If there is a unifying theme for the conference in Nashville, it is the idea of Devolution, the standard reference is the Devolution series on substack written by a guy named John from North Dakota who goes under the name Patel Patriot. The Patel part is in honor Kash Patel, who is considered a key figure in the theories of most Devolutionist theorists. John is one of the headliners at Threadfest 2022. The other headliner is Patrick, who created the Reading Epic Threads Youtube channel in 2017, and which I started following soon after that, and even posted about here on my blog.
One of the key aspects of Devolution theory is that there may exist, and likely does exist, depending on whom you ask, a form of Government in Exile in the United States that was established by Trump through executive orders in the last weeks of his Presidency, and which is in operation at the moment. It doesn't mean that Trump is still President. Everyone agrees his isn't because his legal term expired at noon on January 20, 2017. It means instead that Trump, having declared that an Act of War had occurred against the United States that compromised certain critical functions of the government and especially our elections system, legally invoked procedures dating in part back to the Eisenhower Administration that allowed for the government to be "devolved" in its authority outside the capital (due to nuclear attack) but especially to certain key agencies and designated officials who were to keep the government going until it could be reconstituted.
The theory depends on Trump having caught the election stealers red handed on Election night of 2018, but then used that information without busting them to set them up for the mother of all sting operations during the 2020 Election. The election traffic of the theft was observed in real time through video surveillance and cyber surveillance by the U.S. military, and was an indisputable Act of War against the United States, supported by internal traitors, which including members of the media who were both explicitly complicit and also many dupes.

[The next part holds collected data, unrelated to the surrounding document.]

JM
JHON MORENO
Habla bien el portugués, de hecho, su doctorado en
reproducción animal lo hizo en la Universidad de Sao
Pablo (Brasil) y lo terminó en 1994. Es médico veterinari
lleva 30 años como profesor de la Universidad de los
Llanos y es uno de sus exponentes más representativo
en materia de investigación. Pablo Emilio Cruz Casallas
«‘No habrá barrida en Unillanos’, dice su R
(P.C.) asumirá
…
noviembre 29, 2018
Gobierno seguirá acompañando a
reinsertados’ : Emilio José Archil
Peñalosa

The theory also depends on a vision of who Donald Trump is that differs drastically from the one in mainstream media, and also in the mind of much of the "normie" public, who sees a persona called "The Donald", which is a theatrical role that Trump created for himself in the 1970s, as a way to manipulate the media to give him unlimited attention, all the while being able to use it as a cover to penetrate the elite without contaminated by their vices. Trump's superpower is in part his ability to let people slander him in his character and simply go forward without a bruise to his ego. His entire adult life has a reality theater project. In secret he is a straight arrow with an iron will of masculinity to resist the vices that were constantly offered him. He could penetrate the realms of power because his persona fooled the public and the elite into believing he was already a basket case.
What I just described is probably the attitude of most people who will be at Threadfest in Nashville. We are aware that we are currently in the minority, even among Normie Republicans. Most of us are in no hurry to convince the masses. We believe that God willing, Trump will do that, in time. This will be the hardest lump to swallow of all, for many normies, that they were so wrong about who Trump is. We understand it is hard. The Narrative War is brutal. Once people lock into a belief about the heroes and villains of a story, then like it to remain consistent. Heroes can be overthrown, but villains are always villains to the end, redeemed perhaps only in their dying breath in which they regret their entire lives, but damned nevertheless. Arguably it is the nature of the human psyche that demands this consistency, for anthropological and evolutionary reasons.
By the way, did you know the tv show Hee Haw was filmed in downtown Nashville, and then moved to Opryland, where we are going to be meeting for our conference? Just something I learned. If you're going to do Nashville, you gotta learn to do it right.